Saved entries:
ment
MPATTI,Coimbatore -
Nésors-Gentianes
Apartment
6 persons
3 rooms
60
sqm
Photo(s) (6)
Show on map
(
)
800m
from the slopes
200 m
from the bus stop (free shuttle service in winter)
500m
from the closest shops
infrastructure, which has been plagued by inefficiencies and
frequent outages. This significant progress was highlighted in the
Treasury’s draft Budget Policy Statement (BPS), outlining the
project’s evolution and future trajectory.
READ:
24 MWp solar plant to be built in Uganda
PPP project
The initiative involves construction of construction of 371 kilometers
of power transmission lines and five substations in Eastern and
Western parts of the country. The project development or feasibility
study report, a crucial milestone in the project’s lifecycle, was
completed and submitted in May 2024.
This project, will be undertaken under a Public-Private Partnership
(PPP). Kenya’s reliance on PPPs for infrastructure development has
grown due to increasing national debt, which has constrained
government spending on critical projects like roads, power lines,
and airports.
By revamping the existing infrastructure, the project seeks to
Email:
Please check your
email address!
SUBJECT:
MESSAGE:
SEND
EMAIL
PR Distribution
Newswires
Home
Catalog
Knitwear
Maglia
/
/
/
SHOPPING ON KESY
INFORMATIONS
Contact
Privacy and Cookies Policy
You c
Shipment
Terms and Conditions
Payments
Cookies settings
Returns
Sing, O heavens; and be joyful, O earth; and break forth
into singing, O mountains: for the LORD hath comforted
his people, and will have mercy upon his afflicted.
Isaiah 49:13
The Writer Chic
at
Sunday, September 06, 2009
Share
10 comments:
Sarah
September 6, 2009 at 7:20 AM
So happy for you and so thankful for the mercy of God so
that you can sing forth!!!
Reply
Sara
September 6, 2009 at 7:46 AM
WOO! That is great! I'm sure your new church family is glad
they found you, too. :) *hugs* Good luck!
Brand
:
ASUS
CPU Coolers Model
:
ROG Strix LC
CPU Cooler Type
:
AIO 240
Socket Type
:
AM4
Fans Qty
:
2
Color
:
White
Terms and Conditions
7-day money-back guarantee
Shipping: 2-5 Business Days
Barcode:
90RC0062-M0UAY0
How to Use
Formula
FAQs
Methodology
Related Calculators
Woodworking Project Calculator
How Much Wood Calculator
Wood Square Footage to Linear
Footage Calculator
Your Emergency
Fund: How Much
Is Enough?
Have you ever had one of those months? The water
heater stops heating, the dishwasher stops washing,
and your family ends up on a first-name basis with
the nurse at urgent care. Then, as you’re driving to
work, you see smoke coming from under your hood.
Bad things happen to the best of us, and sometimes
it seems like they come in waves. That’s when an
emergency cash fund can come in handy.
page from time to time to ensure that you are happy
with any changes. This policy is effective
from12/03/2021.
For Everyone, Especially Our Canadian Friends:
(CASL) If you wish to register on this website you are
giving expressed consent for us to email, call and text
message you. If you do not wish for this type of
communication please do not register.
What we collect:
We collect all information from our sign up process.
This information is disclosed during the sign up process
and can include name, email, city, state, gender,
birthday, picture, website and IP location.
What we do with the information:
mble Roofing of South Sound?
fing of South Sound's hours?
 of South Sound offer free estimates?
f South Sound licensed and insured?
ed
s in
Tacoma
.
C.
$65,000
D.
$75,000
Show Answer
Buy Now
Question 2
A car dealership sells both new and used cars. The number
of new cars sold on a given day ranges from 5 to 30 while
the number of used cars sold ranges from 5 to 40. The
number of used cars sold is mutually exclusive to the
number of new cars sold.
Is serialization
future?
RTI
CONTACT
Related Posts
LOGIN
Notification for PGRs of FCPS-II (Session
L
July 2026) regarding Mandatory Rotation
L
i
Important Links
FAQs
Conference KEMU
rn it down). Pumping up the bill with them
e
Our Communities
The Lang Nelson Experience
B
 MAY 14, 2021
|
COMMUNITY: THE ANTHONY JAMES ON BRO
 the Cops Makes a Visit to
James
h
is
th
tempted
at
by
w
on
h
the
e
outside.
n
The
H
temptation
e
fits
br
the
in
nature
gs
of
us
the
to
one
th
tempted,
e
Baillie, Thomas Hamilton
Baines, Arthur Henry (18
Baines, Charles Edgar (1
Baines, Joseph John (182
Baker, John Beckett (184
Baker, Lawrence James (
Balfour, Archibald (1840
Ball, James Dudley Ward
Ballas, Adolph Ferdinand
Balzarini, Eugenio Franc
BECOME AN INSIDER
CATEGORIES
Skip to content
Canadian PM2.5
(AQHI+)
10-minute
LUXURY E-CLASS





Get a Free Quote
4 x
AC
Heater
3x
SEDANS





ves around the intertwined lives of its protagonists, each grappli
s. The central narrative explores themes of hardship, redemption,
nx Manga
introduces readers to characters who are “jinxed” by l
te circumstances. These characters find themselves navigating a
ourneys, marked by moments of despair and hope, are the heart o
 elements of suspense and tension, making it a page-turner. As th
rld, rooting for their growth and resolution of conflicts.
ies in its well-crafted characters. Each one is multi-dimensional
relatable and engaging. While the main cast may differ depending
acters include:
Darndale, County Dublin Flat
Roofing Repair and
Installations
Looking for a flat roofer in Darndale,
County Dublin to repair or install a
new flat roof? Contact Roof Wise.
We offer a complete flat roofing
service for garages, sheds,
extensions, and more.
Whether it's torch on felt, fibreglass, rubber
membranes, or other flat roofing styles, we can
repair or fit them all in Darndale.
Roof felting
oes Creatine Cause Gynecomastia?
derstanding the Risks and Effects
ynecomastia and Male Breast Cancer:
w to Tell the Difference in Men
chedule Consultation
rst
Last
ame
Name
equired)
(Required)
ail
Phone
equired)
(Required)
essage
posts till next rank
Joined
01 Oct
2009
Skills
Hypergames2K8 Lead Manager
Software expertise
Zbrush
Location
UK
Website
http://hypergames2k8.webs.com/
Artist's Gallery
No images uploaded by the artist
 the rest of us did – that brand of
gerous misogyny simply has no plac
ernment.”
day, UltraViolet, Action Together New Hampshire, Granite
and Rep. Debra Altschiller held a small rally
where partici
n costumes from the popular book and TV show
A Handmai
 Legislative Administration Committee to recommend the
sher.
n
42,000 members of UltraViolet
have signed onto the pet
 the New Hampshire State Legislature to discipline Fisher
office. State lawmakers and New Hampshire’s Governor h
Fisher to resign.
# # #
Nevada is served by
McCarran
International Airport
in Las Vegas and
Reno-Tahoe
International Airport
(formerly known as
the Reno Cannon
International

- **Required action**:
Each line that holds the word "Dublin" should be extracted from the records.

- **Exercise solution**:
Darndale, County Dublin Flat
County Dublin to repair or install a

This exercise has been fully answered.